Epileptiform activity induced by 4-aminopyridine in entorhinal cortex hippocampal slices of rats with a genetically determined absence epilepsy (GAERS)

• Published in: Brain research Vol. 841; no. 1; pp. 62 - 69
• Main Authors: Armand, V, Hoffmann, P, Vergnes, M, Heinemann, U
• Format: Journal Article
• Language: English
• Published: London Elsevier B.V 11.09.1999; Amsterdam Elsevier; New York, NY
• Subjects: 4-Aminopyridine; 4-Aminopyridine - pharmacology; Animals; Biological and medical sciences; CA1 area; Entorhinal Cortex - drug effects; Entorhinal Cortex - physiology; Entorhinal Cortex - physiopathology; Epilepsy, Absence - chemically induced; Epilepsy, Absence - genetics; Epilepsy, Absence - physiopathology; Epileptiform activity; Evoked Potentials - drug effects; Field potential; Genetic absence epilepsy rats of Strasbourg (GAERS); Headache. Facial pains. Syncopes. Epilepsia. Intracranial hypertension. Brain oedema. Cerebral palsy; Hippocampus; Hippocampus - drug effects; Hippocampus - physiology; Hippocampus - physiopathology; In Vitro Techniques; Medical sciences; Nervous system (semeiology, syndromes); Neurology; Neurons - drug effects; Neurons - physiology; Paired pulse; Rats; Rats, Mutant Strains; Reference Values; Seizures - chemically induced; Seizures - physiopathology; CA1 area; Field potential; Paired pulse; Epileptiform activity; Hippocampus; Genetic absence epilepsy rats of Strasbourg (GAERS); Nervous system diseases; Rat; Epilepsy; Rodentia; Central nervous system; Electrophysiology; Petit mal; Cerebral disorder; Vertebrata; Mammalia; Entorhinal cortex; Animal; Central nervous system disease; Brain (vertebrata)

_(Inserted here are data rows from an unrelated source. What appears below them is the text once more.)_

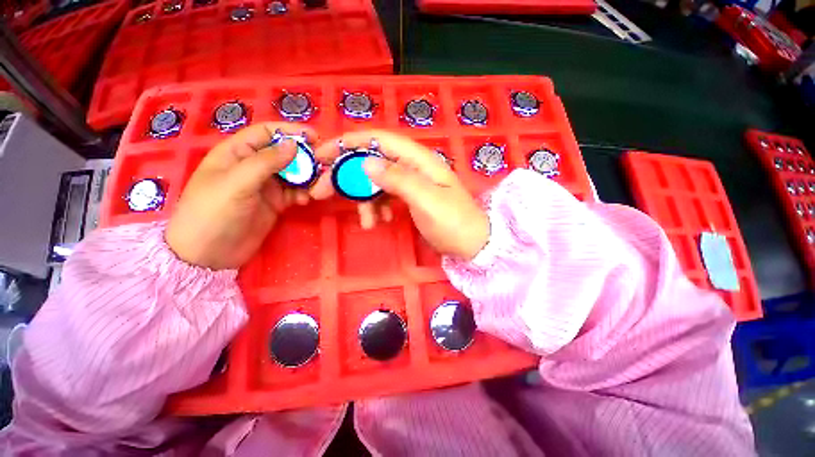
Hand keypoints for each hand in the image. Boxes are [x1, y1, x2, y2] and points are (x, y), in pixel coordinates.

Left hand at [166, 123, 314, 269]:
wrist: (209, 254)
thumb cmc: (213, 212)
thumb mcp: (237, 183)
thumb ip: (266, 162)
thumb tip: (294, 144)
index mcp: (237, 153)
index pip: (266, 133)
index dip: (290, 131)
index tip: (315, 136)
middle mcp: (253, 166)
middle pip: (284, 153)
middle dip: (304, 156)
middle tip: (324, 163)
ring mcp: (266, 185)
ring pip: (293, 173)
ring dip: (308, 177)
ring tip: (319, 184)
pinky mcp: (276, 202)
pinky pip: (295, 192)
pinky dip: (304, 193)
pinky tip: (307, 200)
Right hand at [312, 131, 489, 259]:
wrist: (472, 243)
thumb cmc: (453, 222)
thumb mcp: (426, 200)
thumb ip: (398, 179)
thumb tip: (366, 162)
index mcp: (419, 160)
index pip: (379, 140)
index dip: (349, 143)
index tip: (322, 154)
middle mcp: (413, 166)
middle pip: (372, 160)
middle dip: (347, 175)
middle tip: (322, 192)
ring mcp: (411, 182)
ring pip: (376, 181)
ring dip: (364, 199)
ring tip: (366, 222)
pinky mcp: (410, 197)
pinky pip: (385, 196)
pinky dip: (376, 207)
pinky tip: (378, 222)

• ISSN: 0006-8993; 1872-6240
• DOI: 10.1016/S0006-8993(99)01781-3

Patients with absence epilepsy frequently develop convulsions later in life. We were therefore interested whether tissue from rats with a genetic absence epilepsy is more prone to seizure generation than normal animals. We compared the epileptiform activities induced by 4-aminopyridine (4-AP) induced in hippocampal–entorhinal cortex slices from genetic absence epilepsy rats of Strasbourg (GAERS, age 6 months) in which absence seizures have been present for about 4 months and from control non epileptic rats (NE). 4-AP induced short recurrent discharges in area CA1 of rat hippocampus, seizure-like events and interictal discharges in the entorhinal cortex. The various epileptiform discharges did not differ between the two strains in amplitude, duration and frequency. However, the latency for induction of different epileptiform activities by 50 μM 4-AP was significantly shorter in GAERS (about 16 min) than in NE rats (about 25 min). We also analysed differences in evoked field potentials (fp) in hippocampal area CA1 before, during and after application of 4-AP. Before application of 4-AP, responses to stimulation of Schaffer collateral were smaller in GAERS than in NE rats. Paired pulse potentiation was significantly larger in GAERS than in NE rats. 4-AP in the bath augmented the size of the evoked field potentials and this increase was larger in GAERS than in NE rats. Our findings show a greater excitability of hippocampal area CA1 in GAERS rats and a greater ability to develop 4-AP-induced epileptiform activity in combined hippocampal–enthorhinal cortex slices in GAERS than in NE rats.